WRITTEN REQUEST A:
Copy the stretch from "Steve Howard, Modern" through "2016, 242 pp." in the book review on Islam and the state in Sudan, word for word.
WRITTEN REQUEST B:
Carry on the book review on Islam and the state in Sudan, starting right after its last sentence.

== EXTRACT TO READ ==

Steve Howard, Modern Muslims: a Sudan memoir. Athens OH: Ohio University Press (pb US$26.95–978 0 8214 2231 1). 2016, 217 pp.
Noah Salomon, For the Love of the Prophet: an ethnography of Sudan's Islamic State. Princeton NJ: Princeton University Press (pb US$29.95–978 0 691 16515 8). 2016, 242 pp.

The Iranian Revolution of 1979 brought the concept of political Islam to the attention of the West. Ever since then, social scientists have struggled to define political Islam, and, more recently, the Islamic State. Were these new concepts, postcolonial legacies that suddenly emerged in the 1970s and 1980s as a challenge to liberal democratic order? Or were Muslims simply speaking on the international stage in the languages and vernaculars that they had always used, but for the first time Western audiences were finally forced to hear their thoughts? Writing of his fieldwork in Sudan during the early 1980s, the sociologist Steve Howard depicts himself as confronting a familiar quandary for a visiting American. He reflects on his sense of wonder that 'this poor African society could produce these advanced religious thinkers' (p. 58). How should we understand Sudan's religious thinkers, men such as Mahmoud Mohamed Taha, Hasan al-Turabi and the functionaries and ideologues of the Islamic Salvation Regime that came to power in 1989?

Part of what has bedevilled social scientists when writing about political Islam or the Islamic State has been a curious desire to dissect these terms as if politics as an ideal type could be separated from Islam, or, even more troubling, as Noah Salomon points out in his insightful introduction, the fruitlessness of Wael Hallaq's assertion in The Impossible State that Islam and the modern state are irreconcilable (Salomon, pp. 22–3). All three of the books under discussion dispense early on with ideal types of Islam–the state or the political–and get into the often messy if generative history of the men and women who have spent their lives debating what it means to be Sudanese and Muslim.

===
== ENTRIES ==

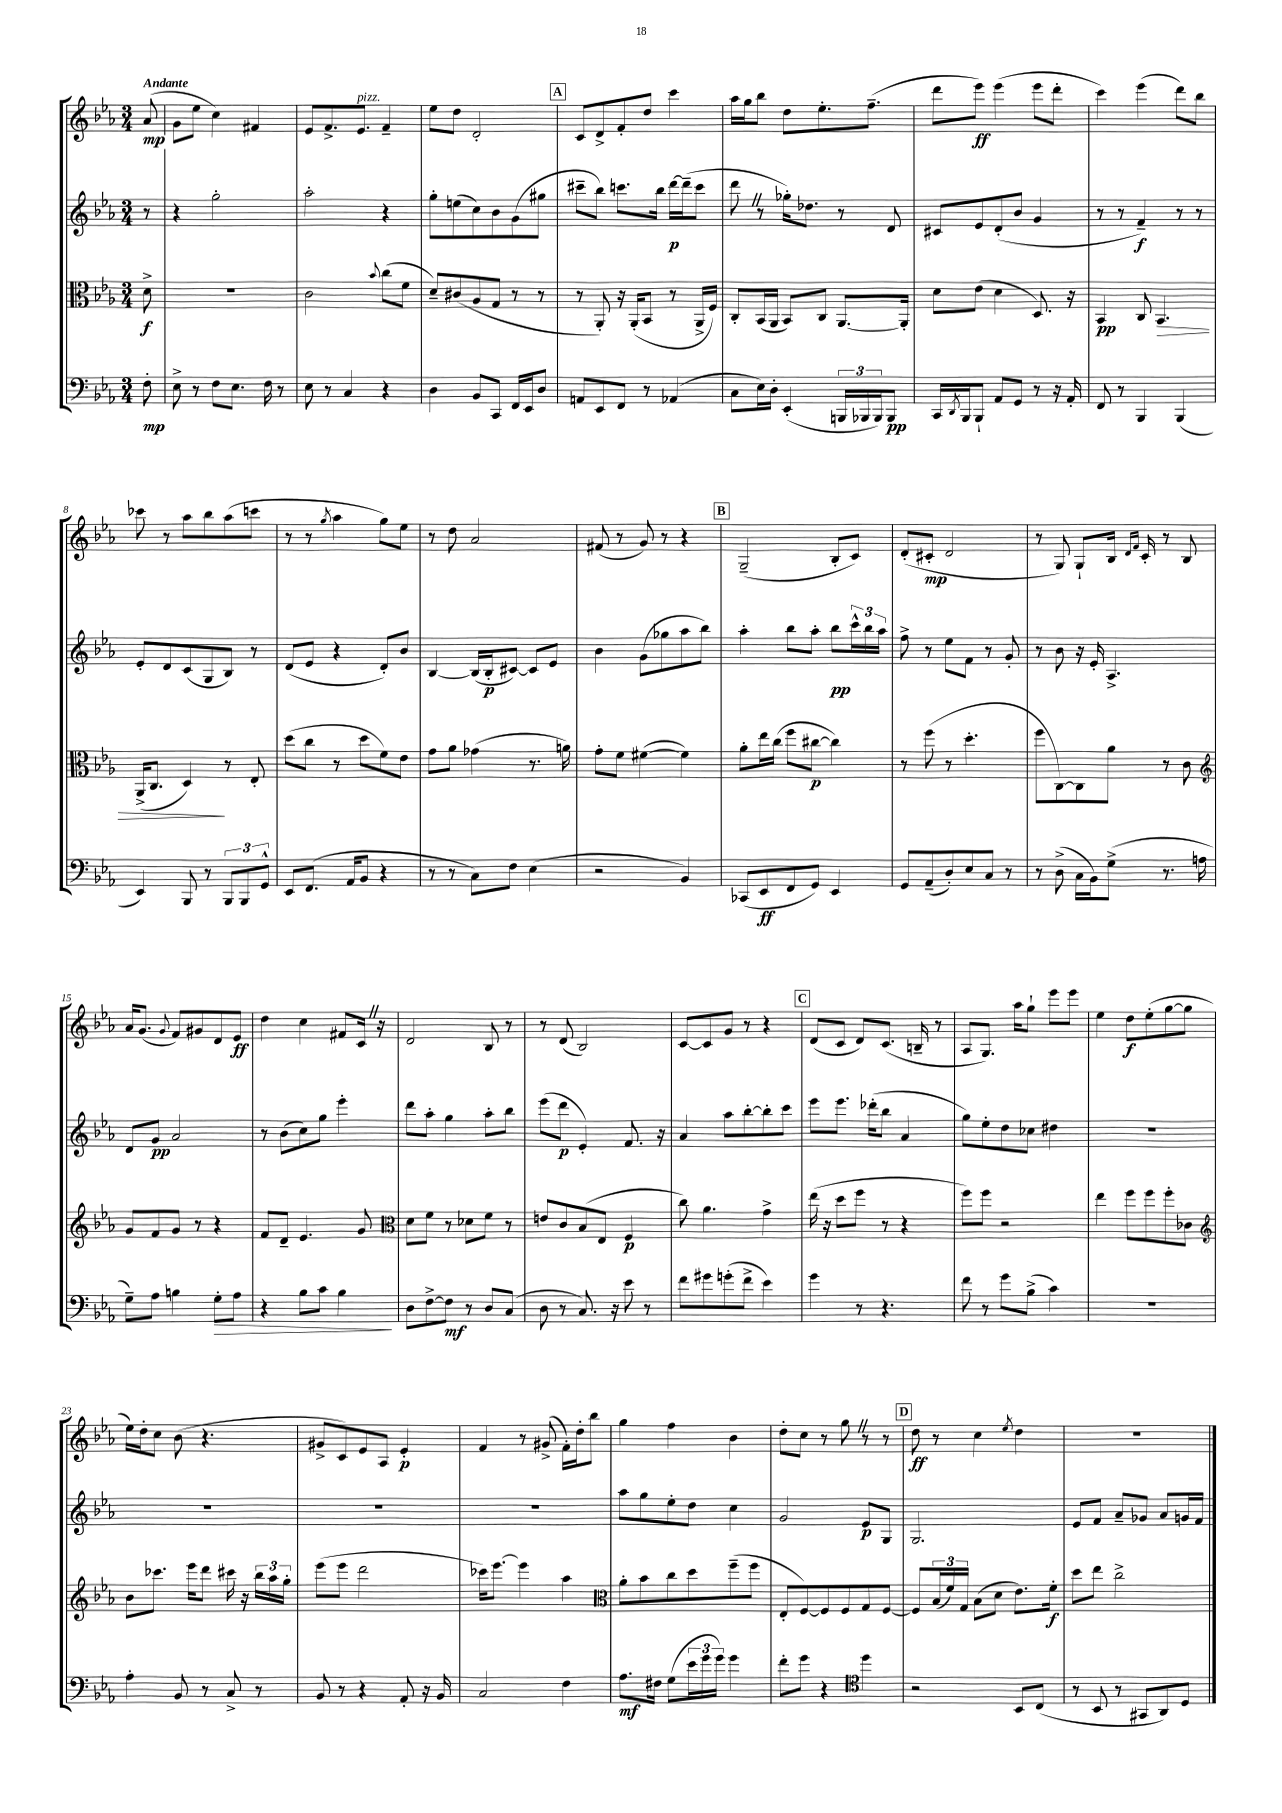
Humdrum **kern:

**kern	**kern	**kern	**kern
*staff4	*staff3	*staff2	*staff1
*clefF4	*clefC3	*clefG2	*clefG2
*k[b-e-a-]	*k[b-e-a-]	*k[b-e-a-]	*k[b-e-a-]
*M3/4	*M3/4	*M3/4	*M3/4
8F'	8d^	8r	(8a-
=	=	=	=
8E-^	2.r	4r	8g
8r	.	.	8ee-
8F	.	2gg'	4cc)
8.E-	.	.	.
.	.	.	4f#
16F	.	.	.
8r	.	.	.
=	=	=	=
8E-	2c	2aa-'	8e-
8r	.	.	8.f^
4C	.	.	.
.	.	.	8.e-
.	8qqb-	.	.
4r	(8cc	4r	4f~
.	8f	.	.
=	=	=	=
4D	8d~)	8gg'	8ee-
.	(8c#	(8ee	8dd
8BB-	8A-	8cc)	2d'
8CC	8G	8b-	.
16FF	8r	(8g	.
16EE-	.	.	.
8D	8r	8gg#	.
=	=	=	=
8AA	8r	8ccc#~	8c
8EE-	8AA-')	8bb-)	8d^
8FF	16r	8.ccc	8f'
.	(16AA-'	.	.
8r	8BB-	.	8dd
.	.	16bb-	.
(4AA-	8r	[16ddd	4ccc
.	.	(16ddd~]	.
.	16AA-^	8ccc	.
.	16F)	.	.
=	=	=	=
8C	8C'	8ddd	16aa-
.	.	.	16gg
16E-)	(16BB-	8r	8bb-
16D'	16AA-	.	.
(4EE-'	8BB-)	16gg-')	8dd
.	.	8.dd-	.
.	8C	.	8.ee-'
24BBB	[8.AA-	8r	.
24BBB-	.	.	.
.	.	.	(8.ff~
24BBB-)	.	.	.
8BBB-	.	8d	.
.	16AA-']	.	.
=	=	=	=
16CC	8d	8c#	8ddd
8qDD	.	.	.
16BBB-	.	.	.
8BBB-`	(8e-	8e-	8eee-)
8AA-	4d	(8d'	(4eee-
8GG	.	8b-	.
8r	8.D)	4g	8eee-
16r	.	.	8ddd'
16AA-'	16r	.	.
=	=	=	=
8FF	4BB-	8r	4ccc)
8r	.	8r	.
4BBB-	8C	4f~)	(4eee-
.	4.BB-	.	.
(4BBB-	.	8r	8ddd)
.	.	8r	8bb-
=	=	=	=
4EE-)	(16AA-^	8e-'	8ccc-
.	8.C	.	.
.	.	8d	8r
8BBB-	4D)	(8c	8aa-
8r	.	8G	8bb-
12BBB-	8r	8B-)	(8aa-
12BBB-	.	.	.
.	8E-'	8r	8ccc
12GG^^	.	.	.
=	=	=	=
8EE-	(8dd	(8d	8r
(8.FF	8cc	8e-	8r
.	.	.	8qgg
.	8r	4r	4aa-
16AA-	.	.	.
8BB-	8dd	.	.
4r	8f)	8d')	8gg)
.	8e-	8b-	8ee-
=	=	=	=
8r	8g	[4B-	8r
8r	8a-	.	8dd
8C)	(4g-	(16B-]	2a-
.	.	16B-'	.
8F	.	[8c#)	.
(4E-	8.r	8c#]	.
.	.	8e-	.
.	16a)	.	.
=	=	=	=
2r	8g'	4b-	(8f#
.	8f	.	8r
.	([4f#	(8g	8g)
.	.	8gg-	8r
4BB-)	4f#])	8aa-	4r
.	.	8bb-)	.
=	=	=	=
(8CC-	8a-'	4aa-'	(2G~
8EE-	16ee-	.	.
.	(16cc	.	.
8FF	8ff	8bb-	.
8GG)	[8cc#	8aa-'	.
4EE-	4cc#])	8bb-	8B-'
.	.	24ccc^^	8c)
.	.	24bb-	.
.	.	24aa-	.
=	=	=	=
8GG	8r	8ff^	(8d'
(8AA-~	(8ff	8r	8c#'
8D')	8r	8ee-	2d
8E-	4.dd'	8f	.
8C	.	8r	.
8r	.	8g'	.
=	=	=	=
8r	8ff	8r	8r
(8D^	[8C)	8b-	8G)
16C	8C]	16r	8G`
16BB-)	.	16e-'	.
(8G^	8a-	4.A-^	16B-
.	.	.	16qqd
.	.	.	16qqf
.	.	.	16c'
8.r	8r	.	8r
.	8c	.	8B-
16A	.	.	.
=	=	=	=
*	*clefG2	*	*
8G~)	8g	8d	16a-
.	.	.	(8.g
8A-	8f	8g	.
.	.	.	8qqg
4B	8g	2a-	8f)
.	8r	.	8g#
8G'	4r	.	8d
8A-	.	.	8e-
=	=	=	=
4r	8f	8r	4dd
.	8d~	(8b-	.
8B-	4.e-	8cc)	4cc
8c	.	8gg	.
4B-	.	4eee-'	8f#
.	8g	.	16c
.	.	.	16r
=	=	=	=
*	*clefC3	*	*
8D	8d	8ddd	2d
[8F^	8f	8aa-'	.
8F]	8r	4gg	.
8r	8d-	.	.
8D	8f	8aa-'	8B-
(8C	8r	8bb-	8r
=	=	=	=
8D	8e	(8eee-	8r
8r	8c	8ddd	(8d
8.C)	(8B-	4e-')	2B-)
.	8E-	.	.
16r	.	.	.
8e-	4F	8.f	.
8r	.	.	.
.	.	16r	.
=	=	=	=
8f	8cc)	4a-	[8c
8g#	4.a-	.	8c]
(8g'	.	8aa-	8g
8f^	.	[8bb-'	8r
4e-)	4g^	8bb-']	4r
.	.	8ccc	.
=	=	=	=
4g	(16ee-	8eee-	(8d
.	16r	.	.
.	8dd	8.eee-	8c
8r	8ff	.	8d)
.	.	(16ddd-'	.
4.r	8r	8bb-	(8.c
.	4r	4a-	.
.	.	.	16B~
.	.	.	8r
=	=	=	=
8f	8ff)	8gg)	8A-
8r	8ff	8ee-'	8.G)
8g	2r	8dd	.
.	.	.	16aa-
(8B-^	.	8cc-	8gg`
4c)	.	4dd#	8eee-
.	.	.	8eee-
=	=	=	=
2.r	4ee-	2.r	4ee-
.	8ff	.	8dd
.	8ff	.	(8ee-'
.	8ff'	.	[8gg
.	8c-	.	8gg]
=	=	=	=
*	*clefG2	*	*
4A-'	8b-	2.r	16ee-)
.	.	.	16dd'
.	8.ccc-	.	8cc
8BB-	.	.	(8b-
.	16eee-	.	.
8r	8ddd	.	4.r
8C^	16ccc#	.	.
.	16r	.	.
8r	24bb-	.	.
.	24aa-	.	.
.	24gg'	.	.
=	=	=	=
8BB-	(8eee-	2.r	8g#^
8r	8eee-	.	8c)
4r	2ddd	.	8e-
.	.	.	8A-
8AA-'	.	.	4e-'
16r	.	.	.
16BB-	.	.	.
=	=	=	=
2C	16ccc-)	2.r	4f
.	[8.eee-	.	.
.	4eee-]	.	8r
.	.	.	(8g#^
4F	4aa-	.	16f')
.	.	.	16dd'
.	.	.	8bb-
=	=	=	=
*	*clefC3	*	*
8.A-	8a-'	8aa-	4gg
.	8b-	8gg	.
16F#	.	.	.
(8G	8cc	8ee-'	4ff
24e-	8dd	8dd	.
24g	.	.	.
24g)	.	.	.
4g	(8ff~	4cc	4b-
.	8ff	.	.
=	=	=	=
8f'	8E-'	2g	8dd'
8g	[8F)	.	8cc
4r	8F]	.	8r
.	8F	.	8gg
*clefC4	*	*	*
4dd	8G	8e-	8r
.	[8F	8G	8r
=	=	=	=
2r	8F]	2.G	8dd
.	(24B-	.	8r
.	24f)	.	.
.	24G	.	.
.	(8B-	.	4cc
.	8d	.	.
.	.	.	8qee-
8BB-	8.e-)	.	4dd
(8C	.	.	.
.	16f'	.	.
=	=	=	=
8r	8dd	8e-	2.r
8BB-	8ee-	8f	.
8r	2cc^	8a-~	.
8GG#	.	8g-	.
8AA-)	.	8a-	.
8D	.	16g	.
.	.	16f	.
==	==	==	==
*-	*-	*-	*-
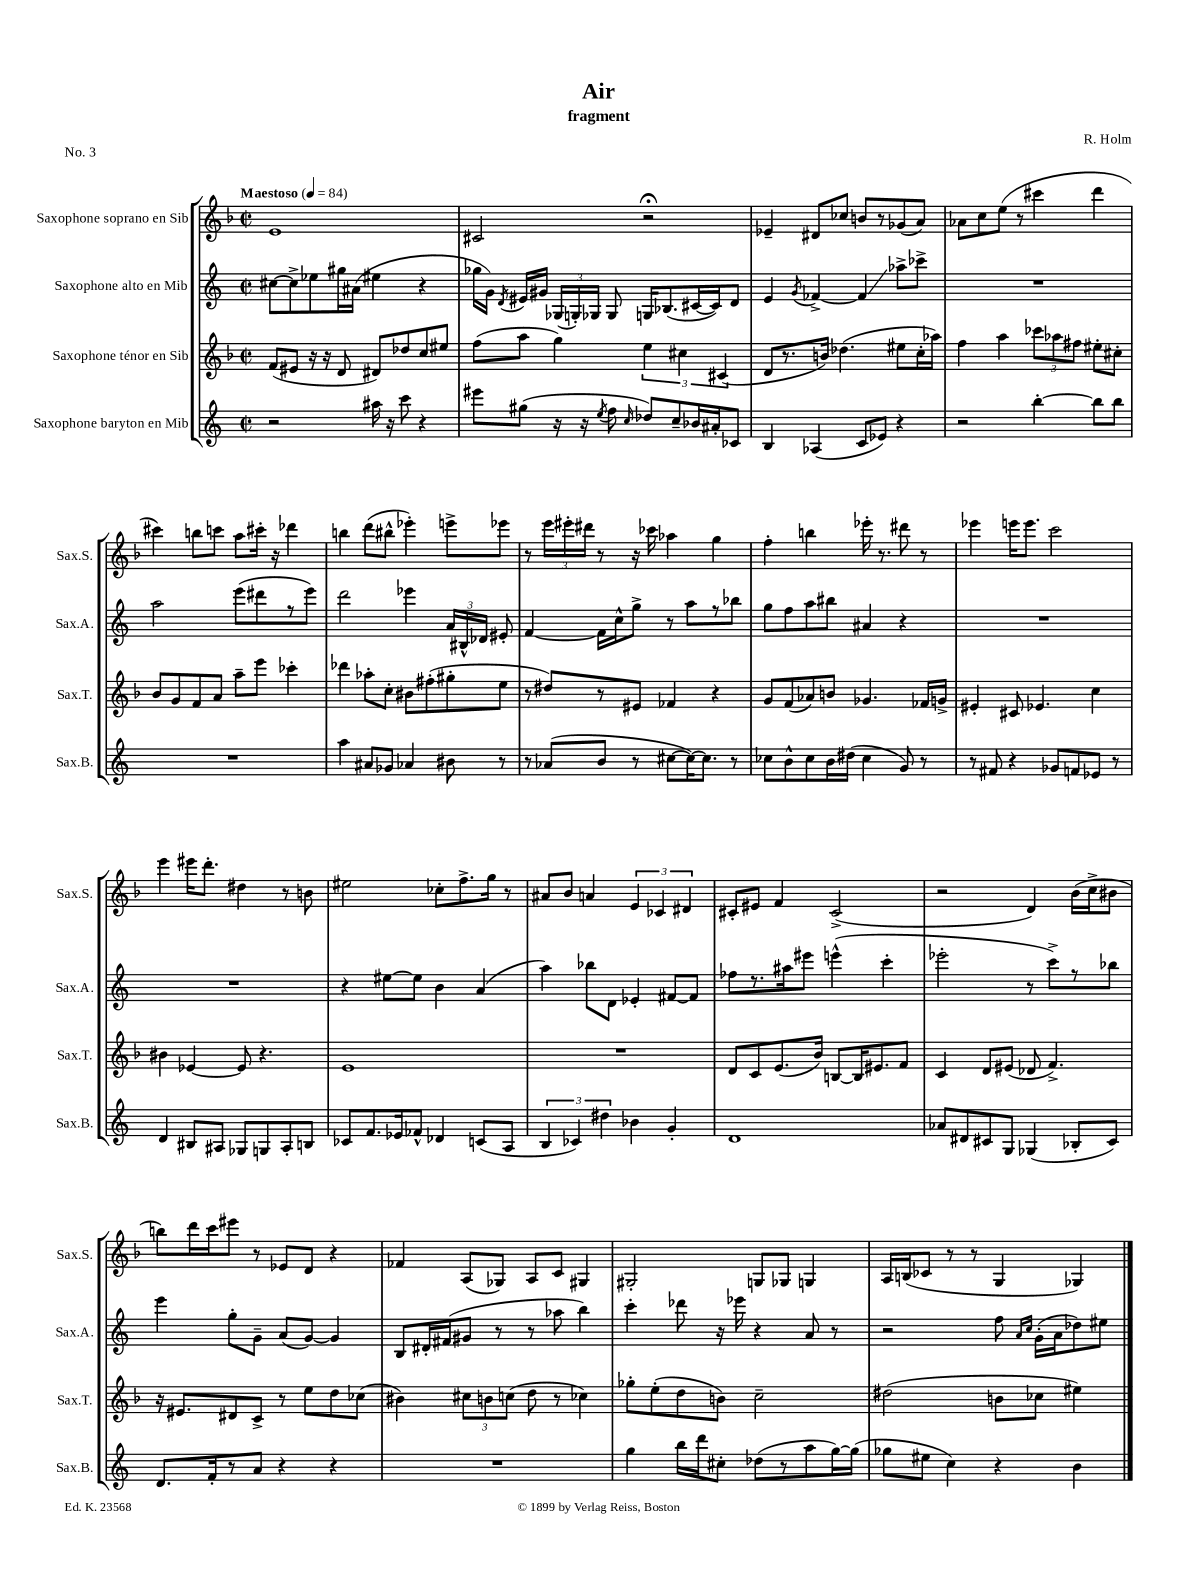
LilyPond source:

\header { title = "Air" composer = "R. Holm" subtitle = "fragment" piece = "No. 3" }
<<
\new StaffGroup <<
\new Staff = "s0" \with { instrumentName = "Saxophone soprano en Sib" shortInstrumentName = "Sax.S." } {
    \clef treble \key f \major \defaultTimeSignature \time 2/2 \tempo "Maestoso" 4 = 84
    \autoBeamOff e'1 |
    cis'2 r2\fermata |
    ees'4-- dis'8[ ces''8] b'8[ r8 ges'8( a'8]) |
    aes'8[ c''8 e''8]( r8 cis'''4 d'''4 |
    cis'''4) b''8[ c'''8] a''8[ cis'''16]-. r16 des'''4 |
    b''4 d'''8[( bis''8]-^ ees'''4-.) e'''8[-> ees'''8] |
    r8 \tuplet 3/2 { e'''16[ eis'''16-. dis'''16] } r8 r16 ces'''16 aes''4 g''4 |
    f''4-. b''4 ees'''16-. r8. dis'''8 r8 |
    ees'''4 e'''16[ e'''8.] c'''2 |
    e'''4 eis'''16[ d'''8.]-. dis''4 r8 b'8 |
    eis''2 ces''8[-. f''8.-> g''16] r8 |
    ais'8[ bes'8] a'4 \tuplet 3/2 { e'4 ces'4 dis'4 } |
    cis'8[-. eis'8] f'4 cis'2->( |
    r2 d'4) bes'16[( c''16-> bis'8] |
    b''8[) d'''16 c'''16 eis'''8] r8 ees'8[ d'8] r4 |
    fes'4 a8[( ges8]) a8[ c'8] gis4 |
    gis2-. g8[ ges8] g4 |
    a16[ b16( ces'8] r8 r8 g4 ges4) \bar "|." |
}
\new Staff = "s1" \with { instrumentName = "Saxophone alto en Mib" shortInstrumentName = "Sax.A." } {
    \clef treble \key c \major \defaultTimeSignature \time 2/2
    \autoBeamOff cis''8[~ cis''8-> ees''8 gis''16 ais'16]( eis''4 r4 |
    ges''16[ g'16]) \acciaccatura { d'8 } eis'16[ gis'16] \tuplet 3/2 { ges16[( g16-.) ges16] } ges8 g16[ bes8.( cis'16~ cis'16) d'8] |
    e'4 \acciaccatura { g'8 } fes'4~-> fes'4\glissando aes''8[-> ces'''8]-> |
    R1 |
    a''2 e'''8[( dis'''8 r8 e'''8]) |
    d'''2 ees'''4 \tuplet 3/2 { a'16[ bis16-^ des'16] } eis'8-. |
    f'4~ f'16[ c''16-^ g''8]-> r8 a''8[ r8 bes''8] |
    g''8[ f''8 a''8 bis''8] ais'4 r4 |
    R1 |
    R1 |
    r4 eis''8[~ eis''8] b'4 a'4( |
    a''4) bes''8[ d'8] ees'4-. fis'8[~ fis'8] |
    fes''8[ r8. ais''16 eis'''8] e'''4-^( c'''4-. |
    ees'''2-. r8 c'''8[->) r8 bes''8] |
    e'''4 g''8[-. g'8]-- a'8[( g'8]~) g'4 |
    b8[ dis'16-. fis'16( gis'8] r8 r8 aes''8 b''4) |
    c'''4-. des'''8 r16 ees'''16 r4 a'8 r8 |
    r2 f''8 \grace { a'16[ c''16] } g'16[-.( a'16 des''8) eis''8] \bar "|." |
}
\new Staff = "s2" \with { instrumentName = "Saxophone ténor en Sib" shortInstrumentName = "Sax.T." } {
    \clef treble \key f \major \defaultTimeSignature \time 2/2
    \autoBeamOff f'8[( eis'8] r16 r16 d'8 dis'8[) des''8 c''8 eis''8] |
    f''8[( a''8] g''4) \tuplet 3/2 { e''4 cis''4 cis'4( } |
    d'8[ r8. b'16]) des''4.( eis''8[ c''16-. aes''16]) |
    f''4 a''4 \tuplet 3/2 { ces'''8[ aes''8 fis''8] } eis''8[-. cis''8]-. |
    bes'8[ g'8 f'8 a'8] a''8[-- e'''8] ces'''4-. |
    des'''4 aes''8[-. c''8]-. bis'8[ fis''8-.( gis''8-. e''8] |
    r8 dis''8[) r8 eis'8] fes'4 r4 |
    g'8[ f'8( aes'8) b'8] ges'4. fes'16[ g'16]-> |
    eis'4-. cis'8 ees'4. c''4 |
    bis'4 ees'4~ ees'8 r4. |
    e'1 |
    R1 |
    d'8[ c'8 e'8.( bes'16]) b8[~ b16 eis'8. f'8] |
    c'4 d'8[ eis'8]( des'8 f'4.->) |
    r16 eis'8.[ dis'8 c'8]-> r8 e''8[ d''8 ces''8]( |
    bis'4) \tuplet 3/2 { cis''8[ b'8 c''8]( } d''8 r8 ces''4) |
    ges''8[-. e''8-.( d''8 b'8]) c''2-- |
    dis''2( b'8[ ces''8] eis''4) \bar "|." |
}
\new Staff = "s3" \with { instrumentName = "Saxophone baryton en Mib" shortInstrumentName = "Sax.B." } {
    \clef treble \key c \major \defaultTimeSignature \time 2/2
    \autoBeamOff r2 ais''16 r16 c'''8 r4 |
    eis'''8[ gis''8]( r16 r16 \acciaccatura { e''8 } f''8 \grace { c''16 } des''8[) c''8-- bes'16 ais'16-. ces'8] |
    b4 aes4( c'8[ ees'8]) r4 |
    r2 b''4~-. b''8[ b''8] |
    R1 |
    a''4 ais'8[ ges'8] aes'4 bis'8 r8 |
    r8 aes'8[( b'8] r8 cis''8[~ cis''16~) cis''8.] r8 |
    ces''8[ b'8-^ ces''8 b'16 dis''16]( ces''4 g'8) r8 |
    r8 fis'8 r4 ges'8[ f'8 ees'8] r8 |
    d'4 bis8[ ais8] ges8[ g8 ais8-. b8] |
    ces'8[ f'8. ees'16 fes'8]-^ des'4 c'8[( a8] |
    \tuplet 3/2 { b4 ces'4) dis''4 } bes'4 g'4-. |
    d'1 |
    aes'8[ dis'8 cis'8 g8] ges4( bes8[-. cis'8]) |
    d'8.[ f'16-. r8 a'8] r4 r4 |
    R1 |
    g''4 b''16[ d'''16 cis''8]-. des''8[( r8 a''8 g''16~) g''16]( |
    ges''8[ eis''8] c''4) r4 b'4 \bar "|." |
}
>>
>>
\layout { \context { \Score \remove "Bar_number_engraver" } }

===

WRITTEN ANSWER A:
Steve Howard, Modern Muslims: a Sudan memoir. Athens OH: Ohio University Press (pb US$26.95–978 0 8214 2231 1). 2016, 217 pp.
Noah Salomon, For the Love of the Prophet: an ethnography of Sudan's Islamic State. Princeton NJ: Princeton University Press (pb US$29.95–978 0 691 16515 8). 2016, 242 pp.

WRITTEN ANSWER B:
During the final quarter of the twentieth century, perhaps no one was more synonymous with Sudanese Islam than Hasan al-Turabi, and his presence or absence in the three books discussed here becomes an acute lens through which to see how the authors tackle the meaning of political Islam and the Islamic State. W. J. Berridge's thorough and informed recent biography of Hasan al-Turabi is an obvious place to begin. Berridge starts by addressing the mystery of al-Turabi; was he a brilliant liberal reformer of Islam or an Islamic extremist all too willing to condone violence and authoritarianism? Part of the difficulty in answering this question clearly relates to the tendency of analysts to attempt to divide Islamists into reformers and radicals–or, in the words of Mahmood Mamdani, [End Page 398] 'good' Muslims and 'bad' Muslims. Berridge relies on Youssef Choueiri's dichotomy between Islamic 'reformism' and 'radicalism'. For Choueiri, '"Islamic Reformism" and "Islamic Radicalism" are epochal as well as qualitative terms'. Reformism extending from the nineteenth to the first half of the twentieth century preceded Islamic radicalism as the epoch in which we currently find ourselves. Reformism meant the reinterpretation of Islamic concepts and the appropriation of European intellectual traditions. Choueiri, however, posited that 'Islamic Radicalism is a politico-cultural movement that postulates a qualitative contradiction between western civilization and the religion of Islam' (Berridge, p. 13). Al-Turabi, of course, crosses these boundaries. Instead of focusing on al–Turabi the intellectual, the image that emerges from Berridge's careful reconstruction of his life from Sudanese newspaper sources is al-Turabi the master of the Sudanese political sphere. While words were his weapon of choice, by the end of Berridge's reconstruction of his career the reader is left with the overwhelming impression that al-Turabi is not remembered because he offered a developed and systematic philosophy, but because he was able to...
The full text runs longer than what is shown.